The Inspector went to see Wallace in his consulting room in Fore Hill. The doctor was a young man, not yet married and settled down with wife and children. Perhaps because of his age, he did not have a large number of patients. Yet Francis occasionally asked for his professional opinion precisely because he was young and less stuck in his ways. He doubted the doctor would stay in the city for long. Wallace was pleased to see the Inspector and asked him to sit down.
‘If I understand you correctly, Doctor, Mr Tomlinson did not die of his visible wounds,’ Francis began. Wallace’s note was a
bsolutely clear on this point but Francis wanted verbal confirmation. He learned much more from seeing and hearing people than reading statements or reports.
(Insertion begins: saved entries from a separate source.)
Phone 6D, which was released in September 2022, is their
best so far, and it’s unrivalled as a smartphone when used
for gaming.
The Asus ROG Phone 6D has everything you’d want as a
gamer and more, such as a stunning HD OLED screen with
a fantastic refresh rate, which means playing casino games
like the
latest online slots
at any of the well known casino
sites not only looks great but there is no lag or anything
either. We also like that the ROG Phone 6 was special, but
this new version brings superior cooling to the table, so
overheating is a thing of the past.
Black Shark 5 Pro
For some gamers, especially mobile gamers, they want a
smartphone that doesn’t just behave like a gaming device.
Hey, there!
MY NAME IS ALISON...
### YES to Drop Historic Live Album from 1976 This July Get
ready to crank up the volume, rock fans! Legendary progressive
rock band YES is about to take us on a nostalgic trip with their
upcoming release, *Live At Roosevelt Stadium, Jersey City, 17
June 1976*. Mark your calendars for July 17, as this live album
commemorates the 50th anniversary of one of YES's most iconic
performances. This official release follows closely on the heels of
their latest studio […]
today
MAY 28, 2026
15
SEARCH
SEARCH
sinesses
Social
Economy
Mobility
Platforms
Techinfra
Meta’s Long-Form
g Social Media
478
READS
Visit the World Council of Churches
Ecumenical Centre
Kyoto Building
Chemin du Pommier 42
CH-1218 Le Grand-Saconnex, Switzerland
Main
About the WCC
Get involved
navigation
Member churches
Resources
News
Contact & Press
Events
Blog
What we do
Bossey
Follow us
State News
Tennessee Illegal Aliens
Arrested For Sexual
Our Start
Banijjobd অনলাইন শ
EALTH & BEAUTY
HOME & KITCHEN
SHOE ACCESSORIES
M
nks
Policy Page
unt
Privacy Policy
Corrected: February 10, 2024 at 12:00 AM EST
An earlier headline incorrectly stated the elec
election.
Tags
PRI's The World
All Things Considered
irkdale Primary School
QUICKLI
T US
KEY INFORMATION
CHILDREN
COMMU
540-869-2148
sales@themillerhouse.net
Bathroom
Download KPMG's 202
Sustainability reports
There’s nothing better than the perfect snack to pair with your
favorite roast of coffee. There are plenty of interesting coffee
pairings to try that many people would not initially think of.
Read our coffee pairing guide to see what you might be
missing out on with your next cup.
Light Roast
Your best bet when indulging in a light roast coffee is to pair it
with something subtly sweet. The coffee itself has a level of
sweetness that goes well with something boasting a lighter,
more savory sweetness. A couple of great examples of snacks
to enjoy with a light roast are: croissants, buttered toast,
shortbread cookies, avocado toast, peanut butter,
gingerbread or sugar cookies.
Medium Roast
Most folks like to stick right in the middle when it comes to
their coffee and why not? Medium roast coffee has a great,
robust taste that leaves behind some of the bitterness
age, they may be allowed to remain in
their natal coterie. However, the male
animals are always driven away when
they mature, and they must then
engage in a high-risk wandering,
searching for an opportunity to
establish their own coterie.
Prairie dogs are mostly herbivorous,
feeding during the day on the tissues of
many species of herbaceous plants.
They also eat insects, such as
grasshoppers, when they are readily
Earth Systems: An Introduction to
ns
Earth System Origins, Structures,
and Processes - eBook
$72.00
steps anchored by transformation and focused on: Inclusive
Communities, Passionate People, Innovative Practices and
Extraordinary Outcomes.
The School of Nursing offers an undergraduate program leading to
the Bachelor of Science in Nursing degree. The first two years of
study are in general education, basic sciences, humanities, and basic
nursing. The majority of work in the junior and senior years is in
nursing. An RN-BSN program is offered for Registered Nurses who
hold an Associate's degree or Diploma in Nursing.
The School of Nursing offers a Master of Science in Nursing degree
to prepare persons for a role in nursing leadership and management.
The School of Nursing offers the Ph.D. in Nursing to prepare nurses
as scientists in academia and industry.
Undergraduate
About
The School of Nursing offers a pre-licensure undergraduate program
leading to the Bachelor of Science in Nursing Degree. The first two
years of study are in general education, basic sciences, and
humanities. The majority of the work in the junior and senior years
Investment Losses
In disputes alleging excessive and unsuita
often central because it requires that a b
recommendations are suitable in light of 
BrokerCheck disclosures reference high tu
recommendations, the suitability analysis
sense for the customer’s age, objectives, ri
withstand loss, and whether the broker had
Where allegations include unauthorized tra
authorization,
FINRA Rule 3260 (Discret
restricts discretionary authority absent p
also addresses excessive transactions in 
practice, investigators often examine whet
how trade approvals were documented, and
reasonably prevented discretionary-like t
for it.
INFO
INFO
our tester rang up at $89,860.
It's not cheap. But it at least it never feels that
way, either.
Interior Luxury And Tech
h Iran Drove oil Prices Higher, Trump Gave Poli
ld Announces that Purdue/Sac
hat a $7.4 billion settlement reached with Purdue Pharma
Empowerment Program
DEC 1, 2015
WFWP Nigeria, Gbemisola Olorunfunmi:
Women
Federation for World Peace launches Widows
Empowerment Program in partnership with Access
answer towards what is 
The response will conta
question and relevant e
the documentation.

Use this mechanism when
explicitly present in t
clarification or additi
‘In my opinion he did not. There was a severe laceration across his forehead here –’ Dr Wallace traced a long diagonal line from his hairline to his right eyebrow – ‘and this produced much of the blood that the witnesses saw. There are plenty of blood vessels near the surface of the body in this region, and to the non-medical eye even quite slight damage can take on the appearance of a major wound. In addition, there were a couple of minor lacerations on his left cheek. There was nothing more in the area of the head.’
‘But elsewhere . . .?’
‘He suffered a bad gash, quite a deep one, across the palm of his right hand,’ said Doctor Wallace, holding up the same hand in illustration. ‘It is very likely that, with this wounded hand, he instinctively touched his face and the upper part of his clothing. All this would have added to the general sanguinary impression.’
‘These wounds to Mr Tomlinson’s head and hand, they could have been produced by a knife?’
‘Almost certainly they were caused by a knife or some sharp implement. And they were inflicted while he was still alive, hence the freely flowing blood.’
‘It is not difficult to see what happened.’
‘No,’ said Dr Wallace. ‘Mr Tomlinson was assailed by an individual with a knife. He saw him coming—’
‘Or saw her,’ interrupted the Inspector.
‘Or her, yes. It may seem unlikely it was a woman but they are as capable of wielding a knife as a man would be.’